Sunday, September 28, 2003

MORE MISCELLANEOUS COMMENTS

The Economist has a squib reporting research that “a large adult head size was beneficial in preventing cognitive decline, in particular memory.” The epidemiological study also suggested that head size at birth was not a predictor of these benefits. Thus the research would suggest that it is head growth in childhood predicts cognitive and memory longevity. Brain size in children triples from birth to age six. Is this another indication that the high rates of malnutrition and stunting among the poor in developing nations will have negative repercussions on intellectual performance for decades?

More distressing news about AIDS, and especially AIDS in Africa. Three-quarters of the 42 million people infected with HIV in the world are in Africa, and in some countries the epidemic is entering the “death phase” where mortality from AIDS is exceeding the rate of new infections. (This would be good if it were due to a radical reduction of the infection rate, but it is bad as an indication of lots of people having entered the terminal phase of the disease.) There are countries in Africa in which 40 percent of the adult population is infected. Only two percent of the infected are receiving anti-viral treatment!

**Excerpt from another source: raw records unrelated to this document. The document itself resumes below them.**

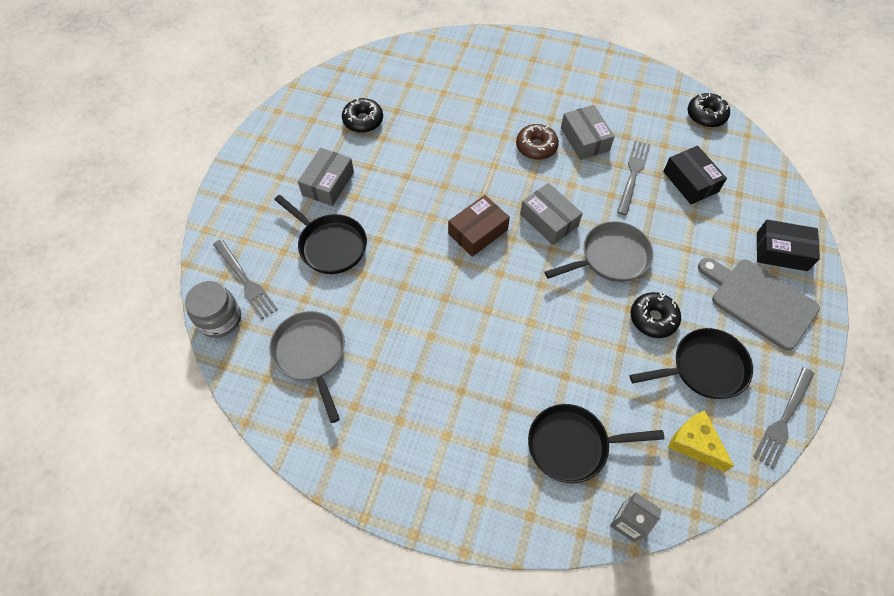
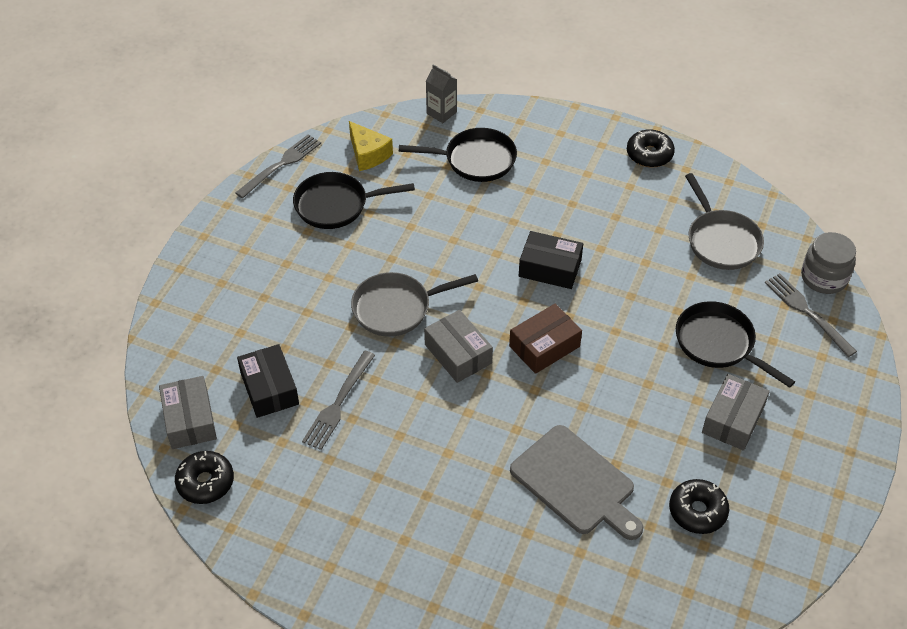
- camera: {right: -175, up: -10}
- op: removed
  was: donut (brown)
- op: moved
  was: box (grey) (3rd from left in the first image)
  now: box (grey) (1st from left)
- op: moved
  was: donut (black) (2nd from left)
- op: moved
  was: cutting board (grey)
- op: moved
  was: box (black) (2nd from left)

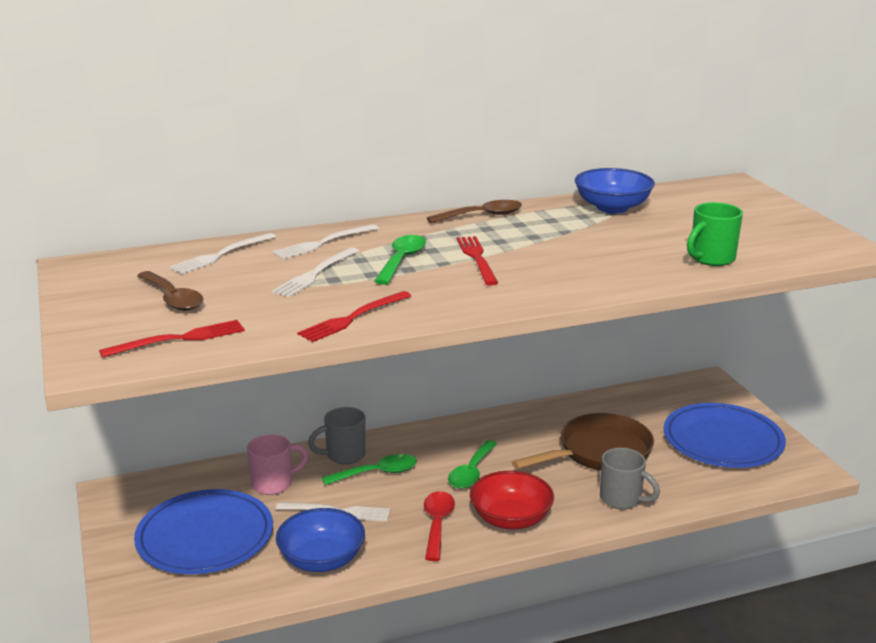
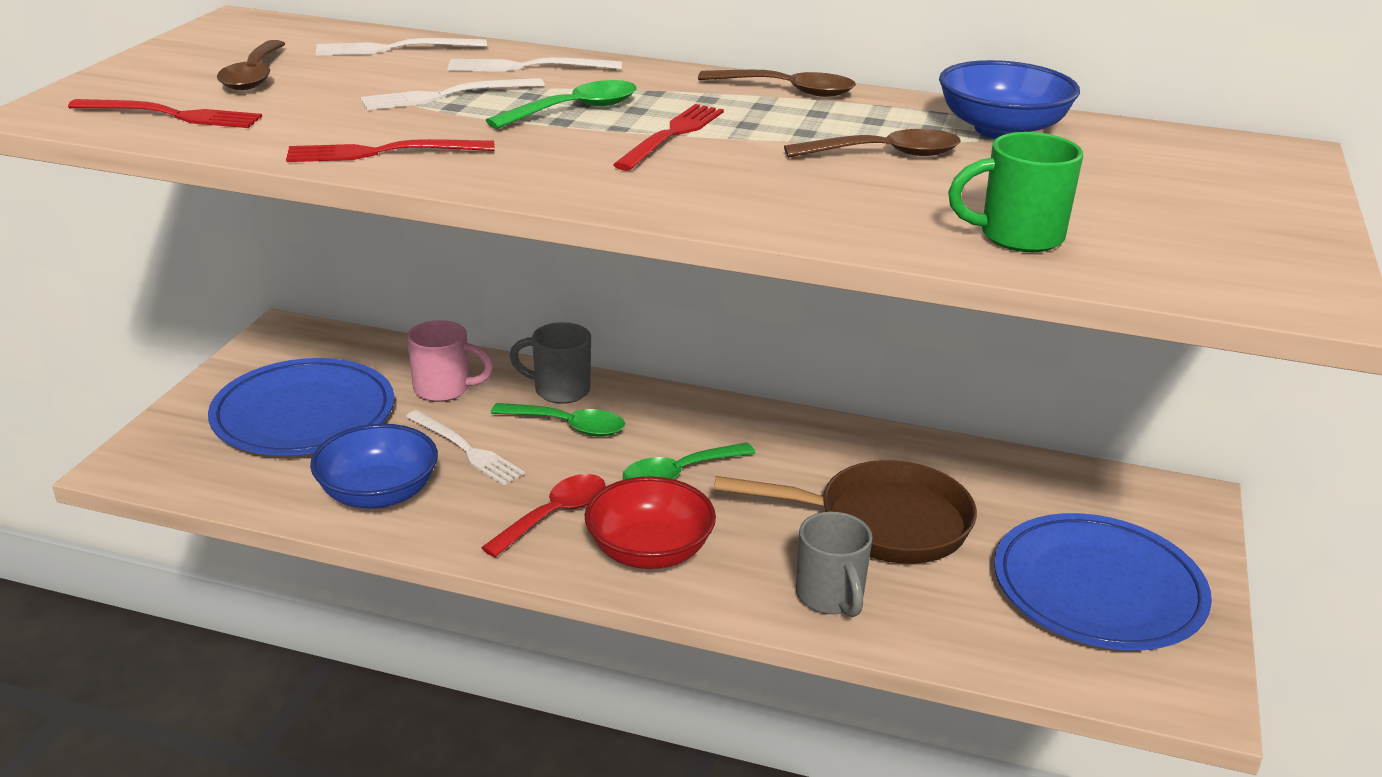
- camera: {right: 35, up: 5}
- op: added
  now: spoon (brown) (3rd from left)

One seemingly optimistic note has to be taken with a grain of salt. It is reported that studies to date show high rates of compliance among those receiving treatment with the complex and demanding schedules for taking the drug. We know that some groups in Africa have had historically high infection rates – truck drivers, soldiers, teachers. (Women now are the majority of infected.) But the people far enough along in the disease to qualify for treatment might be from these groups, and these groups might be more likely to follow regimes well. Moreover, people who beat the 50 to one odds and get into treatment programs might be more socially adept than their untreated fellows, and thus more likely to handle the treatment well.

There is an article in the Travel section of today’s Washington Post pointing out that exception to the 42 year old U.S. travel embargo to Cuba for "educational, people-to-people contact" is to expire December 31 due to sweeping policy changes made by the Bush Administration in March. The Congress has been considering legislation to make such travel legal (which passed in the House of Representatives), but the Administration has signaled it will veto the legislation if it passes. Another indication of the lack of importance given to international cooperation and understanding by this Administration!

The Bush Administration has reinstituted the so-called “Mexico City Policy” which prohibited provision of U.S. family planning program aid to organizations that practiced or promoted abortions. The new AIDS initiative is also handicapped by this policy. It is not simply a restriction against the use of U.S. tax payers’ funds to finance abortions abroad (which makes some sense since a fairly large portion of the U.S. voters find abortions immoral). Rather it is a gag rule that deprives organizations of needed support for many programs, if they provide information on abortion in other programs (not funded by the U.S. Government). I have always felt that this rule was the antithesis of a Knowledge for Development approach – “keep people in the dark in case they might make choices we don’t like”. It exemplifies the “know nothing” aspect of a portion of U.S. culture. Applying the gag rule to HIV/AIDS assistance seems to me to be immoral. It says in effect, “give up providing information about abortion as a form of birth control, or we will let people die of AIDS.” The policy not only militates against the effectiveness of the funding in counteracting AIDS, it is immoral.